• [Excerto para leitura]
No plano profissional, o seu trabalho há muito deixou de ser uma prioridade dos grandes estúdios de Hollywood: títulos como Annie Hall, Intimidade, Manhattan e Stardust Memories/Recordações, todos feitos na segunda metade da década de 1970 com chancela da United Artists, correspondem a uma “idade de ouro” de produção que os tempos decompuseram — em boa verdade, a United Artists já nem sequer existe. Agora, Coup de Chance, porventura o ponto final da sua filmografia, além de falado em francês, é também o seu primeiro título com produção cem por cento europeia. Entretanto, os conflitos familiares com Mia Farrow deixaram marcas na percepção de Woody Allen por muitas pessoas, quer nos EUA, quer na Europa: foi acusado de abuso de uma das filhas do casal, depois ilibado pelos tribunais e condenado por algumas investigações jornalísticas (incluindo a mini-série Allen v. Farrow, disponível na HBO Max).

Comédia & drama

A imagem de cómico foi aquela que começou por definir a identidade de Woody Allen, o seu prestígio e a sua popularidade — com o cinema sempre enredado com o teatro. Estreou-se no cinema como argumentista e intérprete de Que Há de Novo, Gatinha? (1965), comédia burlesca dirigida por Clive Donner, com um elenco que integrava Peter Sellers, Peter O’Toole, Romy Schneider e Ursula Andress. Nesse período inicial, obteve um grande sucesso na Broadway com a peça Don’t Drink the Water, uma sátira em ambiente de Guerra Fria, estreada em 1968. Um ano mais tarde, protagonizava e realizava Take the Money and Run (entre nós O Inimigo Público), retrato “documental” de um desastrado ladrão de bancos: o humor nascia de diálogos tão curtos quanto desconcertantes, a par de uma metódica criação de situações de glorioso absurdo.

• [Requisitos do exercício] Segundo o excerto sobre Woody Allen, com que filme se estreou ele no cinema como argumentista e intérprete? O material que se segue não tem qualquer relação com o excerto.

• [Os dados]
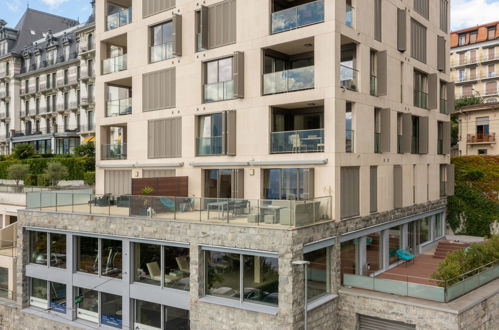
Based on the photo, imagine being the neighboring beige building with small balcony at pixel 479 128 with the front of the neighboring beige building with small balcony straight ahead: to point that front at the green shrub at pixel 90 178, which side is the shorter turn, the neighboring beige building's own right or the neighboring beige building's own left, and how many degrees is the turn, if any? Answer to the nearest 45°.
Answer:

• [Resposta escrita] Com Que Há de Novo, Gatinha? (1965), comédia burlesca dirigida por Clive Donner.